**Dataset entries**
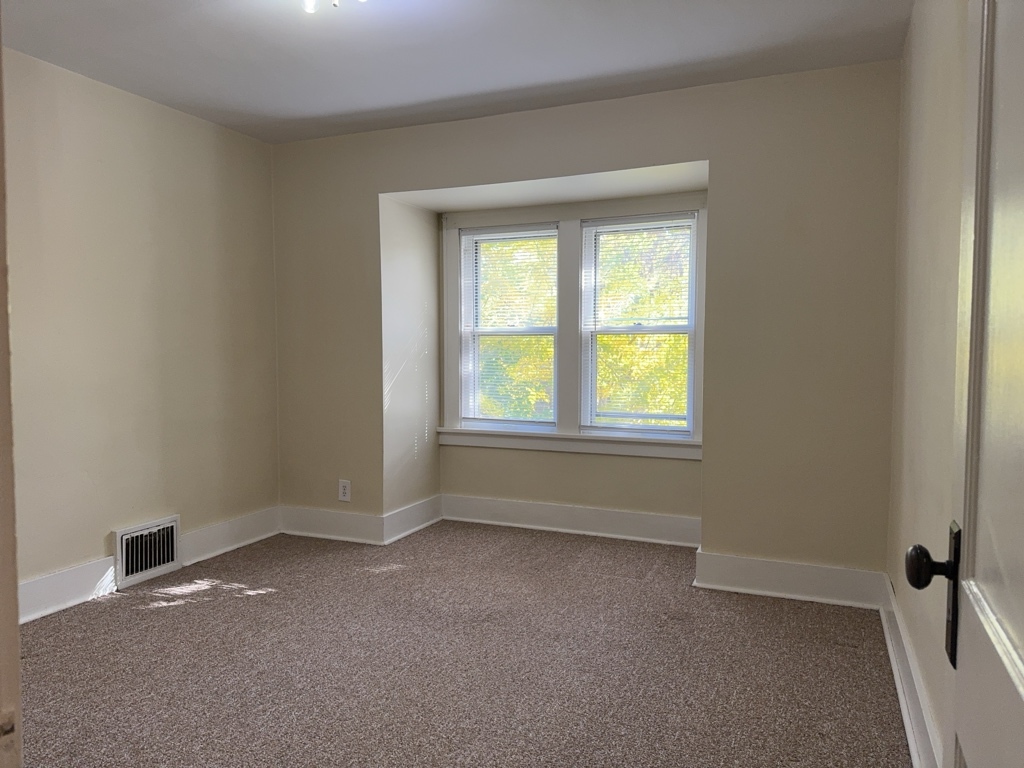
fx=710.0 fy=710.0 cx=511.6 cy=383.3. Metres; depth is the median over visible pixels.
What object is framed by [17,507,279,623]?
baseboard
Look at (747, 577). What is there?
baseboard
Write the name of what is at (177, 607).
carpet floor
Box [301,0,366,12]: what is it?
ceiling light
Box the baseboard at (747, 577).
[693,550,885,608]
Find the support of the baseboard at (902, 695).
attached to the right wall at (931, 102)
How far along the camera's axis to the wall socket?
4.37 m
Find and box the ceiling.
[0,0,909,145]
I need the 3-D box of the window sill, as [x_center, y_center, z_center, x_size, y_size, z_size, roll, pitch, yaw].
[0.352,0.375,4.560,1.849,0.109,0.083,1,3,23]
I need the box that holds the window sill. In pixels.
[434,427,700,459]
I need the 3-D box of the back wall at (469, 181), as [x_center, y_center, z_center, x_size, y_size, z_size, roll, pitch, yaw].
[0.137,-0.238,3.975,3.640,2.465,0.262,1,3,23]
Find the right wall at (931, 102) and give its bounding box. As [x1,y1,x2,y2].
[885,0,969,767]
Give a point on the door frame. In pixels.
(15, 629)
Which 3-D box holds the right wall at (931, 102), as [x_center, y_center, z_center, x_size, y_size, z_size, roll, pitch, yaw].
[1.047,-0.098,1.460,0.159,2.476,3.963,1,3,23]
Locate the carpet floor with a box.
[17,517,909,767]
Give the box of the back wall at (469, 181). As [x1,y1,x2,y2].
[268,59,900,588]
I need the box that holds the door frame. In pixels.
[0,9,21,765]
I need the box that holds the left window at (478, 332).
[457,223,560,428]
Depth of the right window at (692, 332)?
4.46 m
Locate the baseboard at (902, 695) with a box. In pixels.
[879,572,940,767]
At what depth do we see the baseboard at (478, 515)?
4.52 m
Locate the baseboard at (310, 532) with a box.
[278,505,385,544]
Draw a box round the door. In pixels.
[906,0,1023,767]
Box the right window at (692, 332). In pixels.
[579,212,699,438]
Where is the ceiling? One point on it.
(442, 93)
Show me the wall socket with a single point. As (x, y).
(346, 491)
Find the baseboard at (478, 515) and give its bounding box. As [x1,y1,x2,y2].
[440,493,701,547]
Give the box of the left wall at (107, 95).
[2,45,280,611]
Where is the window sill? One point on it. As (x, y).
(554, 435)
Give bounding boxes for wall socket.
[338,479,350,501]
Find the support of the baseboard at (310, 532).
attached to the back wall at (469, 181)
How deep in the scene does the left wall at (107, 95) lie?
3.54 m
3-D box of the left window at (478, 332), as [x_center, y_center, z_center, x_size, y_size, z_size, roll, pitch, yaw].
[0.009,-0.373,4.808,0.701,1.348,0.103,1,3,23]
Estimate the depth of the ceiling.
3.01 m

**YOUR OBJECTIVE**
Without any pictures, output the entries above exactly as they appear.

**YOUR RESPONSE**
fx=710.0 fy=710.0 cx=511.6 cy=383.3. Metres; depth is the median over visible pixels.
What object is framed by [17,507,279,623]?
baseboard
Look at (747, 577). What is there?
baseboard
Write the name of what is at (177, 607).
carpet floor
Box [301,0,366,12]: what is it?
ceiling light
Box the baseboard at (747, 577).
[693,550,885,608]
Find the support of the baseboard at (902, 695).
attached to the right wall at (931, 102)
How far along the camera's axis to the wall socket?
4.37 m
Find and box the ceiling.
[0,0,909,145]
I need the 3-D box of the window sill, as [x_center, y_center, z_center, x_size, y_size, z_size, roll, pitch, yaw].
[0.352,0.375,4.560,1.849,0.109,0.083,1,3,23]
I need the box that holds the window sill. In pixels.
[434,427,700,459]
I need the 3-D box of the back wall at (469, 181), as [x_center, y_center, z_center, x_size, y_size, z_size, roll, pitch, yaw].
[0.137,-0.238,3.975,3.640,2.465,0.262,1,3,23]
Find the right wall at (931, 102) and give its bounding box. As [x1,y1,x2,y2].
[885,0,969,767]
Give a point on the door frame. In pixels.
(15, 629)
Which 3-D box holds the right wall at (931, 102), as [x_center, y_center, z_center, x_size, y_size, z_size, roll, pitch, yaw].
[1.047,-0.098,1.460,0.159,2.476,3.963,1,3,23]
Locate the carpet floor with a box.
[17,517,909,767]
Give the box of the back wall at (469, 181). As [x1,y1,x2,y2].
[268,59,900,588]
I need the box that holds the door frame. In pixels.
[0,9,21,765]
I need the box that holds the left window at (478, 332).
[457,223,560,428]
Depth of the right window at (692, 332)?
4.46 m
Locate the baseboard at (902, 695) with a box. In pixels.
[879,572,940,767]
At what depth do we see the baseboard at (478, 515)?
4.52 m
Locate the baseboard at (310, 532) with a box.
[278,505,385,544]
Draw a box round the door. In pixels.
[906,0,1023,767]
Box the right window at (692, 332). In pixels.
[579,212,699,438]
Where is the ceiling? One point on it.
(442, 93)
Show me the wall socket with a single point. As (x, y).
(346, 491)
Find the baseboard at (478, 515) and give its bounding box. As [x1,y1,x2,y2].
[440,493,701,547]
Give the box of the left wall at (107, 95).
[2,45,280,611]
Where is the window sill? One point on it. As (x, y).
(554, 435)
Give bounding boxes for wall socket.
[338,479,350,501]
Find the support of the baseboard at (310, 532).
attached to the back wall at (469, 181)
How deep in the scene does the left wall at (107, 95) lie?
3.54 m
3-D box of the left window at (478, 332), as [x_center, y_center, z_center, x_size, y_size, z_size, roll, pitch, yaw].
[0.009,-0.373,4.808,0.701,1.348,0.103,1,3,23]
Estimate the depth of the ceiling.
3.01 m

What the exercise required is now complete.